HV Wooding lasers in on electrification opportunities after £500,000 investment

One of the UK’s leading manufacturers of specialist metal components has taken delivery of a new laser cutting machine which it hopes will help deliver up to £1m of new sales.

HV Wooding, which employs 90 staff at its manufacturing facility in Hythe, has invested more than £500,000 into the installation of the Trumpf TruLaser 3030 as it looks to take advantage of significant ‘electrification’ opportunities.

The company has doubled its laser capacity with this addition and the machine will immediately be used to produce thin gauge laminations and busbars for use in electric cars, lorries, buses and commercial vehicles, not to mention offering customers the ability to cut below 0.5mm thickness and to a better than 50 microns tolerance.

Installed last month, the Trumpf 3030 is an industry-leading machine, with 3kW laser power, simultaneous axis speeds 170M/min, axis acceleration of 14 m/s2 and a fast pallet change time of only 18.5 seconds.


The Trumpf TruLaser 3030 in action. Image courtesy of HV Wooding.

The Trumpf TruLaser 3030 in action. Image courtesy of HV Wooding.


“Our existing laser was working 24 hours per day, so we needed an additional option to help us satisfy current demand and to give us capacity to target new opportunities,” explained Paul Allen, Sales Director at HV Wooding.

“Customers are changing designs of rotors and stators to increase performance and this investment gives us the ideal solution to offer quick turnaround prototypes without the cost of wire cutting.”

He continued: “The maximum sheet thicknesses we can cut on the new machine is 20mm for mild steel, 15mm for stainless steel/aluminium and 6mm for copper and brass.

“This enhances our current equipment that allows us to cut up to 8mm copper and brass. Over £200,000 of orders have already been placed, with the potential to add another £800,000 between now and the end of 2022.”

HV Wooding has enjoyed a strong 10 months, with turnover up £600,000 since the UK emerged from lockdown.
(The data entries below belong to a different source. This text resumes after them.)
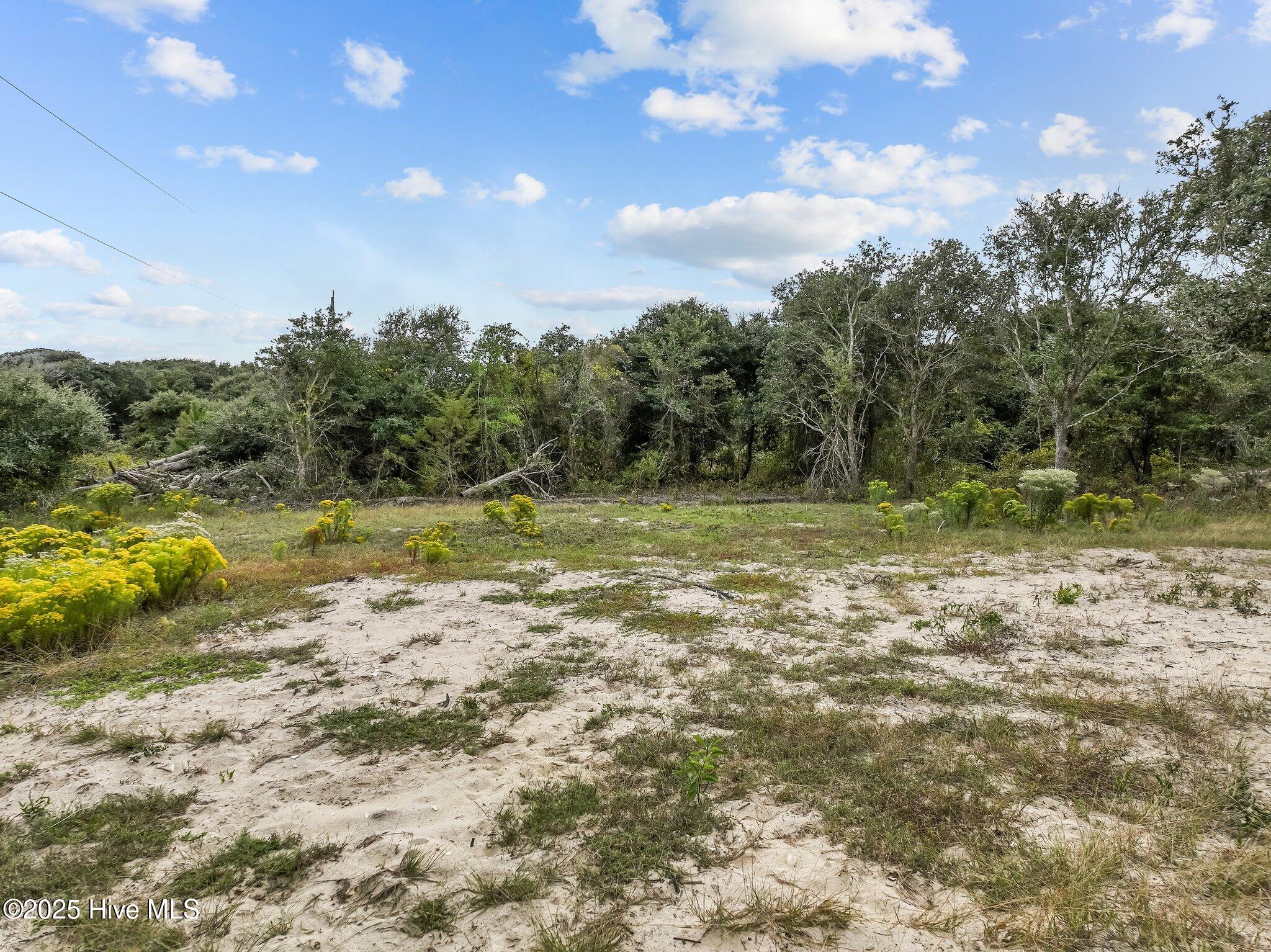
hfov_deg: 71.6
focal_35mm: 24
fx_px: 881
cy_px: 476
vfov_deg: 56.8
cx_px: 636
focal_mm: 12.29
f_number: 2.8
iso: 180
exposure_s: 1/5000
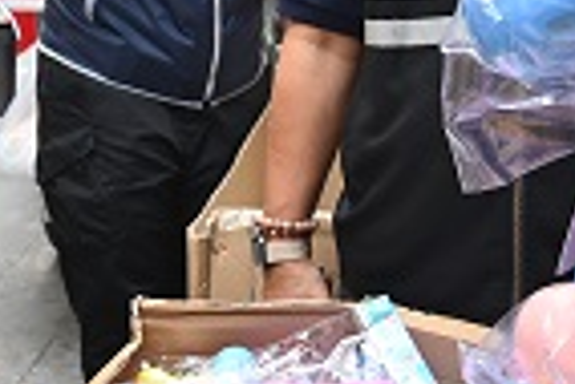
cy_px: -2
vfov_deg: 14.7
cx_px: -229
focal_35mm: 92
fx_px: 1471
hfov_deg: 19.8
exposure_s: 1/250
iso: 320
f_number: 4
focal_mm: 24
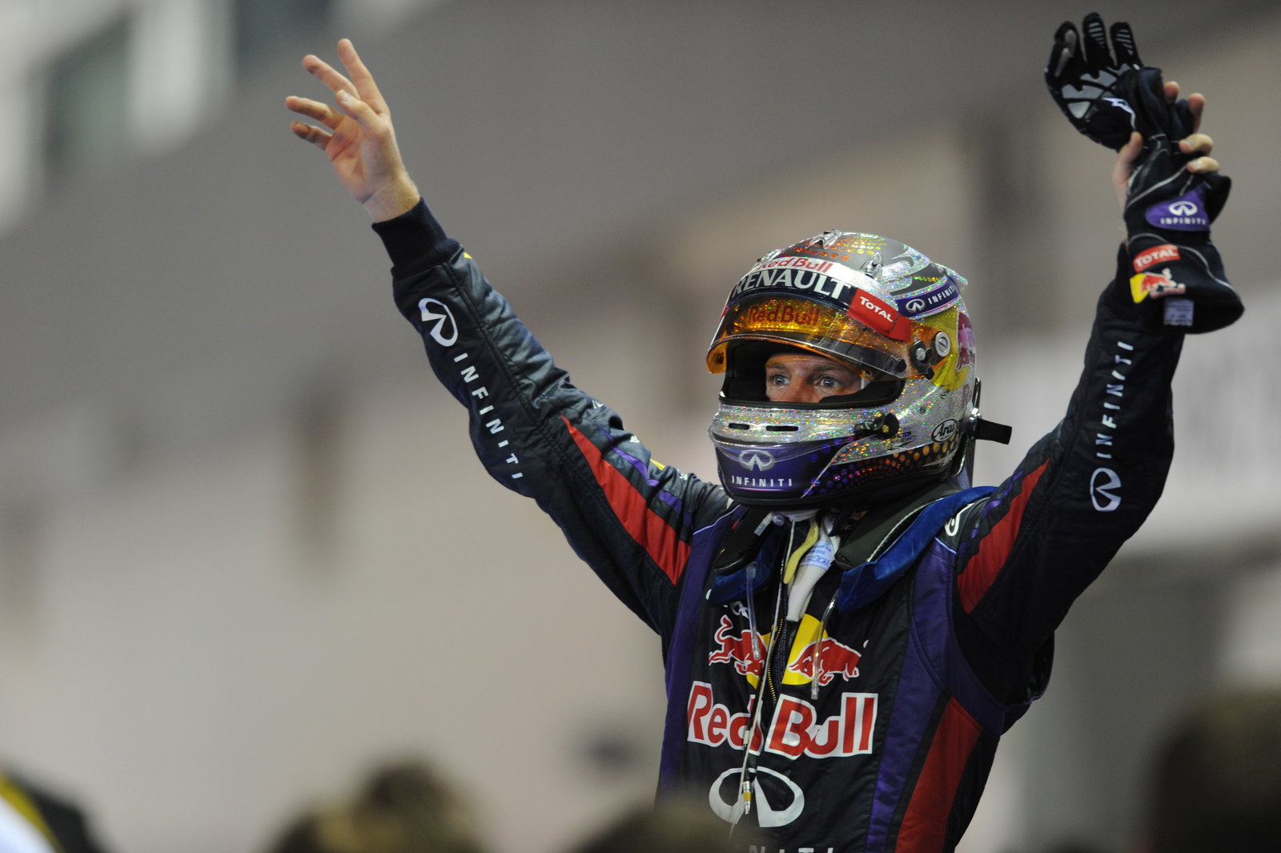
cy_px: 426
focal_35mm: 400
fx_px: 14225
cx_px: 640
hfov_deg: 5.2
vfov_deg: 3.4
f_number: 4
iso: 1250
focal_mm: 400
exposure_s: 1/250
The company, which also offers wire erosion and presswork services, has created 16 new jobs to help cope with the increase in demand and is hoping to tap into the increasing desire for local sourcing from clients in the automotive, aerospace and power generation sector.

It is also part of the Faraday Battery Challenge, working with the Nuclear Advanced Manufacturing Research Centre and the University of Sheffield to develop an improved insulation solution that will enhance the quality of the busbars it is producing.
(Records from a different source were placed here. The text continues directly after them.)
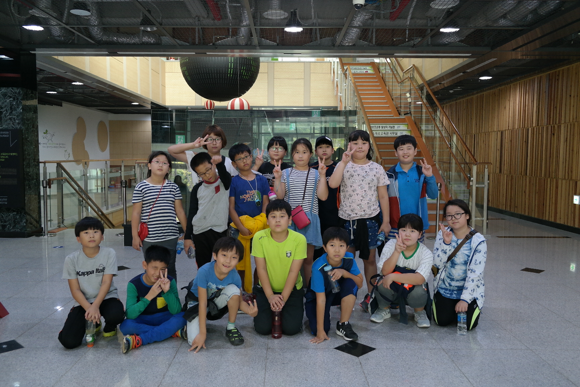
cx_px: 290
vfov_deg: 43.6
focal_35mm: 30
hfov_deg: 61.9
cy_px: 194
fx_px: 483
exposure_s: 1/40
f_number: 3.5
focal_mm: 20
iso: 400
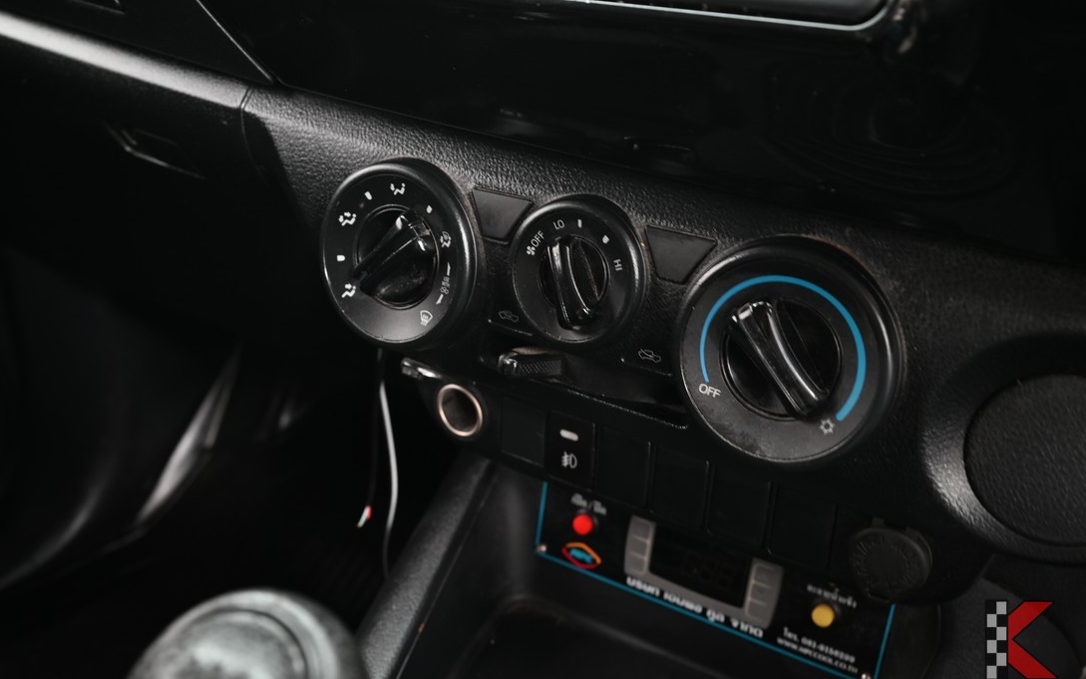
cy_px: 341
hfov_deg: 55.3
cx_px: 542
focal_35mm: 35
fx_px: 1036
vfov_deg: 36.3
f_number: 6.7
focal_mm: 34
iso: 200
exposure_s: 1
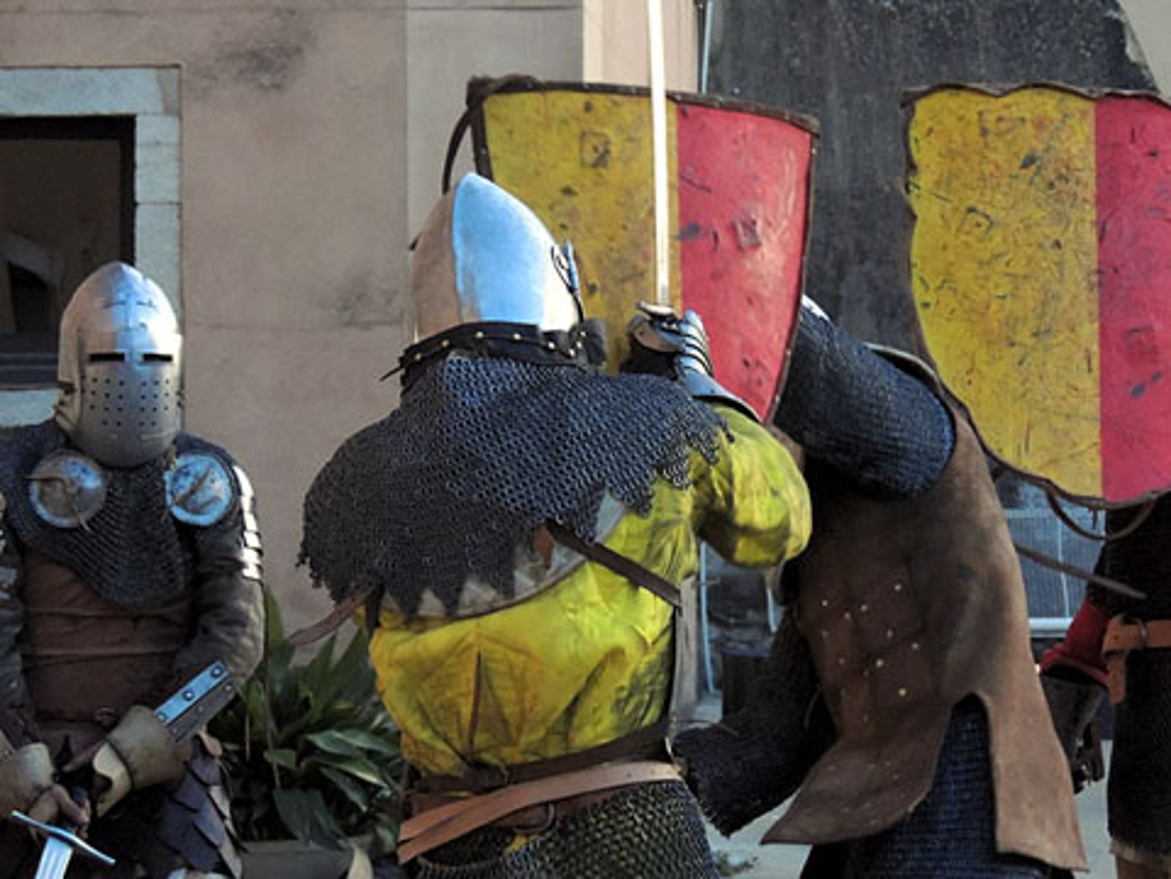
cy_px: 440
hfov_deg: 14.6
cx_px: 586
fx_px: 4567
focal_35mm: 135
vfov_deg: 11.0
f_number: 4.3
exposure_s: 1/200
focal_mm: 24
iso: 1600
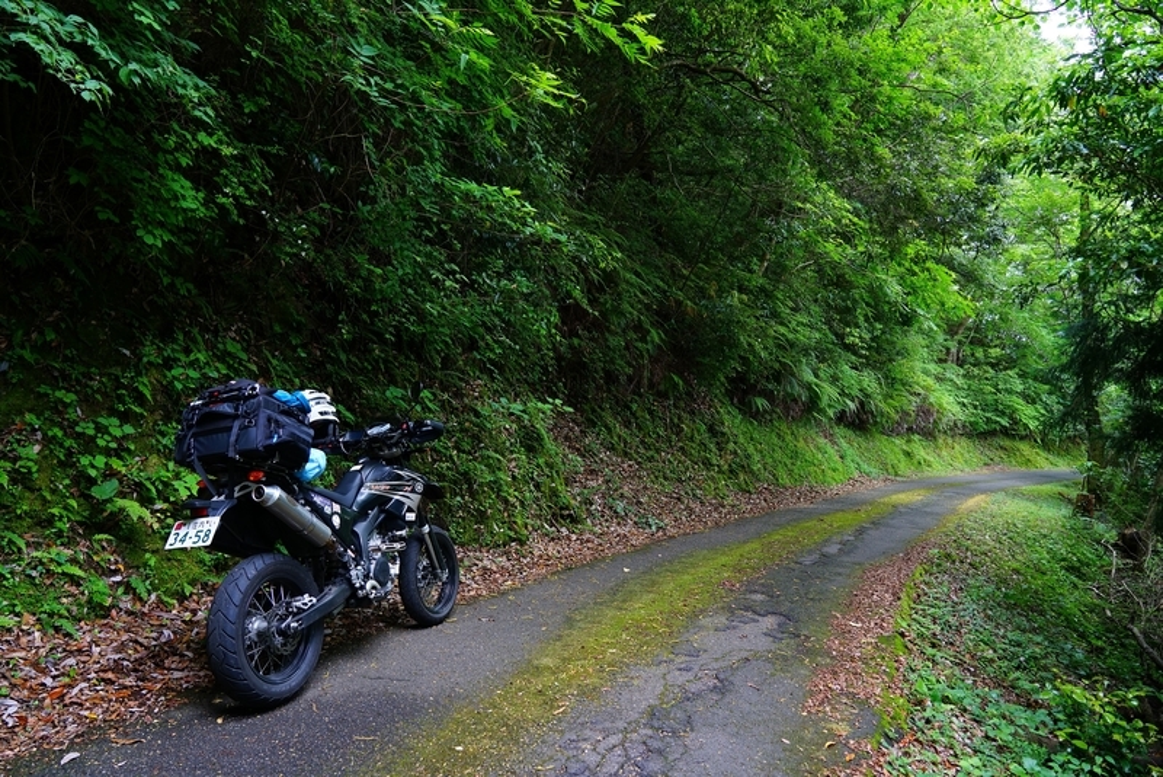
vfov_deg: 53.2
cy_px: 388
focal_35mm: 24
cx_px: 582
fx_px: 776
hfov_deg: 73.7
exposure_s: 1/60
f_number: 4
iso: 200
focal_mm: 24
Supported by Innovate UK, the project focuses on investigating and developing alternative coating methods that will improve the performance and integrity of the critical components, which carry high-current power between different parts of an electrical system.
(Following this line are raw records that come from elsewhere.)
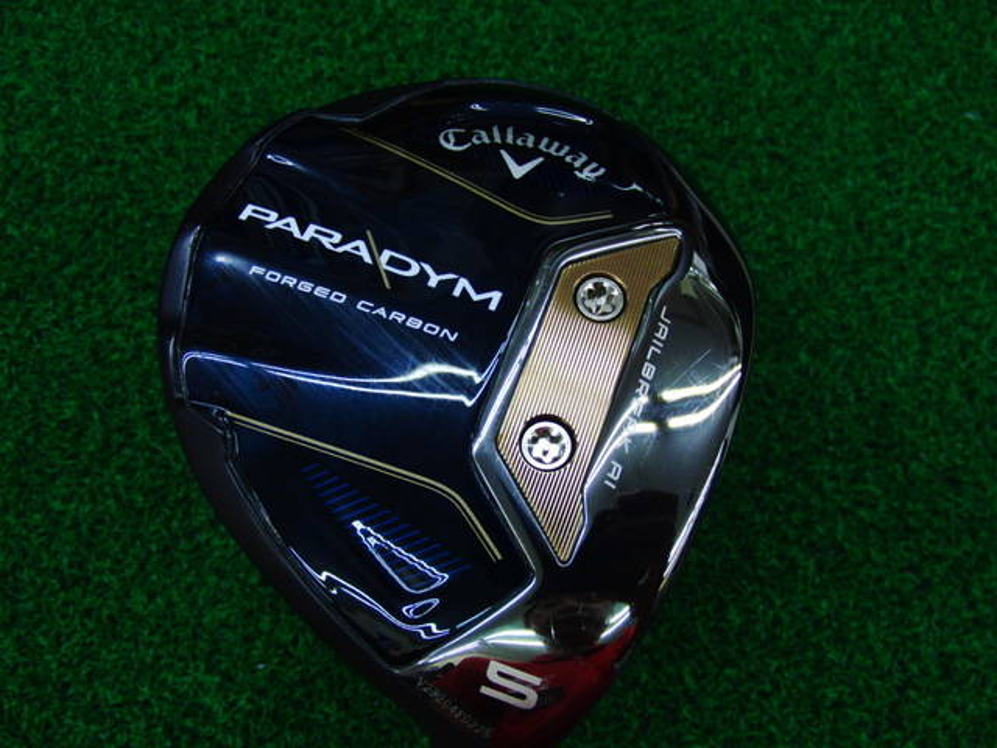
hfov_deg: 50.1
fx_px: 1066
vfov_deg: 38.7
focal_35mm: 37
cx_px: 498
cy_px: 374
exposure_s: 1/80
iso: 250
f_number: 3.6
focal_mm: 6.42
We have and will continually invest in equipment to help us be the best in our field and, in addition to the new laser, we have also added a new Bruderer BSTA 25H press, a Trimos height gauge and the InspectVision inspection system,” added Paul.

“These investments, alongside our personal development plan for all staff, are key to our strategic plan of remaining world leaders in the subcontract manufacture of metal components.”